Swiggy's bid to become an Indian-Owned and Controlled Company (IOCC) failed, securing only 72.36% of shareholder votes last week. Investors prioritised governance concerns, specifically objecting to founder board nomination rights that appeared unaligned with their ownership. This directly blocks Instamart's critical move towards an inventory-led quick commerce model.
How We Got Here
Swiggy sought to amend its Articles of Association (AoA) to meet FDI regulations for inventory-led e-commerce. The proposal fell short of the 75% special resolution threshold required for passage.
The Numbers
- Swiggy has signalled it is now working "constructively with all its shareholders" to address their concerns.
- The proposed AoA amendments would have given cofounder Sriharsha Majety board nomination rights for one senior management professional.
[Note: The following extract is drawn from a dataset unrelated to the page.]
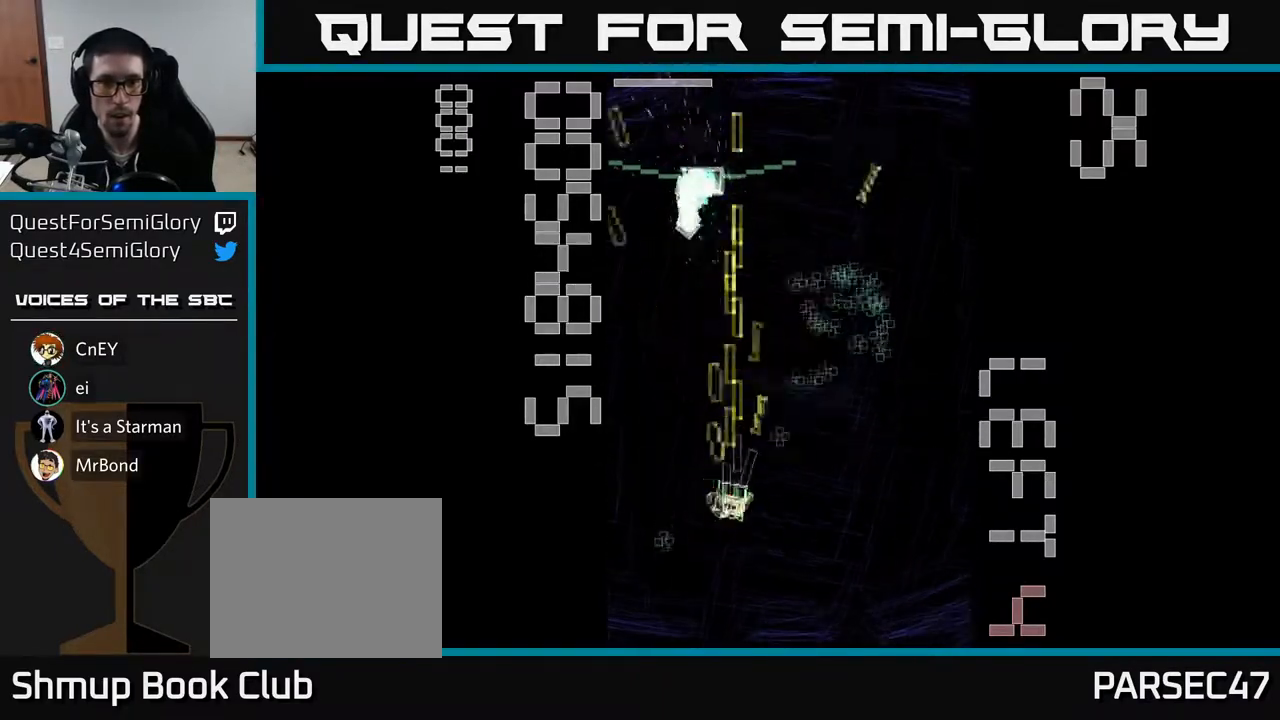
{"buttons": ["X", "R2", "DPAD_UP", "DPAD_RIGHT"], "left_stick": "center", "events": [[17, "DPAD_UP", "up"], [83, "DPAD_DOWN", "down"], [183, "DPAD_LEFT", "up"], [283, "DPAD_RIGHT", "down"], [333, "DPAD_DOWN", "up"], [483, "DPAD_UP", "down"]]}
- Cofounder Phani Kishan Addepalli was also proposed for similar nomination rights, contingent on maintaining "qualifying economic interest."
- Swiggy clarified the amendments did not create veto rights, permanent board seats, or rights to appoint a majority of directors.
- IOCC status is crucial for Instamart to adopt an inventory-led model, restricted under India's FDI rules for foreign-owned entities.
What Happens Next
🇮🇳 Why This Matters for India
For quick commerce founders eyeing inventory-led models in Hyderabad and Pune, Swiggy’s ongoing struggle highlights the complexities of navigating FDI rules while balancing founder control.
The Take
This puts pressure on Swiggy to show a clear path to profitability without the inventory-led Instamart boost. Other quick commerce players will be watching how Swiggy's next proposal tackles founder equity versus board power.